## Supplied material:
========================================

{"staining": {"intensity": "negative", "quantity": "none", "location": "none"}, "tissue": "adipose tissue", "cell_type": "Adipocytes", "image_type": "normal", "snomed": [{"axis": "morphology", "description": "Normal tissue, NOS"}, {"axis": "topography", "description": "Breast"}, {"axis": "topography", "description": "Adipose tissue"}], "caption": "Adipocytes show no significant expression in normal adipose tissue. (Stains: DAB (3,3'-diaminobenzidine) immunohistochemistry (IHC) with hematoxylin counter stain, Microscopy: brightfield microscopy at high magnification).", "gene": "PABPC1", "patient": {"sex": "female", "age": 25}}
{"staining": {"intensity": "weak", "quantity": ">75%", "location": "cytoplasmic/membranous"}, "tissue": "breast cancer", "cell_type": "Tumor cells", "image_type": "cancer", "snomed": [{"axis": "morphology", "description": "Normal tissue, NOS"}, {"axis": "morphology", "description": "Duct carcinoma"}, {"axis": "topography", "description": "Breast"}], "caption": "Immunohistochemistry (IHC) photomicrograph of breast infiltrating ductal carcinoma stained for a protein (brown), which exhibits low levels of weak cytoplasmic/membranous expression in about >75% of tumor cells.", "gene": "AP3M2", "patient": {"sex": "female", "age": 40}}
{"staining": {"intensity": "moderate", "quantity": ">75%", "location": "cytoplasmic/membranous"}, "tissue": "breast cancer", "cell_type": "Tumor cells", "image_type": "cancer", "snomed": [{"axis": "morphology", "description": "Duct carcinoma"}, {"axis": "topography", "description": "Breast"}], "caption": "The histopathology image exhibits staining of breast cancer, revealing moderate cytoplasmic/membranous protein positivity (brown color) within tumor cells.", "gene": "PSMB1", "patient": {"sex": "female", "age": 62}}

========================================

Print out the data exactly once more.

{"staining": {"intensity": "negative", "quantity": "none", "location": "none"}, "tissue": "adipose tissue", "cell_type": "Adipocytes", "image_type": "normal", "snomed": [{"axis": "morphology", "description": "Normal tissue, NOS"}, {"axis": "topography", "description": "Breast"}, {"axis": "topography", "description": "Adipose tissue"}], "caption": "Adipocytes show no significant expression in normal adipose tissue. (Stains: DAB (3,3'-diaminobenzidine) immunohistochemistry (IHC) with hematoxylin counter stain, Microscopy: brightfield microscopy at high magnification).", "gene": "PABPC1", "patient": {"sex": "female", "age": 25}}
{"staining": {"intensity": "weak", "quantity": ">75%", "location": "cytoplasmic/membranous"}, "tissue": "breast cancer", "cell_type": "Tumor cells", "image_type": "cancer", "snomed": [{"axis": "morphology", "description": "Normal tissue, NOS"}, {"axis": "morphology", "description": "Duct carcinoma"}, {"axis": "topography", "description": "Breast"}], "caption": "Immunohistochemistry (IHC) photomicrograph of breast infiltrating ductal carcinoma stained for a protein (brown), which exhibits low levels of weak cytoplasmic/membranous expression in about >75% of tumor cells.", "gene": "AP3M2", "patient": {"sex": "female", "age": 40}}
{"staining": {"intensity": "moderate", "quantity": ">75%", "location": "cytoplasmic/membranous"}, "tissue": "breast cancer", "cell_type": "Tumor cells", "image_type": "cancer", "snomed": [{"axis": "morphology", "description": "Duct carcinoma"}, {"axis": "topography", "description": "Breast"}], "caption": "The histopathology image exhibits staining of breast cancer, revealing moderate cytoplasmic/membranous protein positivity (brown color) within tumor cells.", "gene": "PSMB1", "patient": {"sex": "female", "age": 62}}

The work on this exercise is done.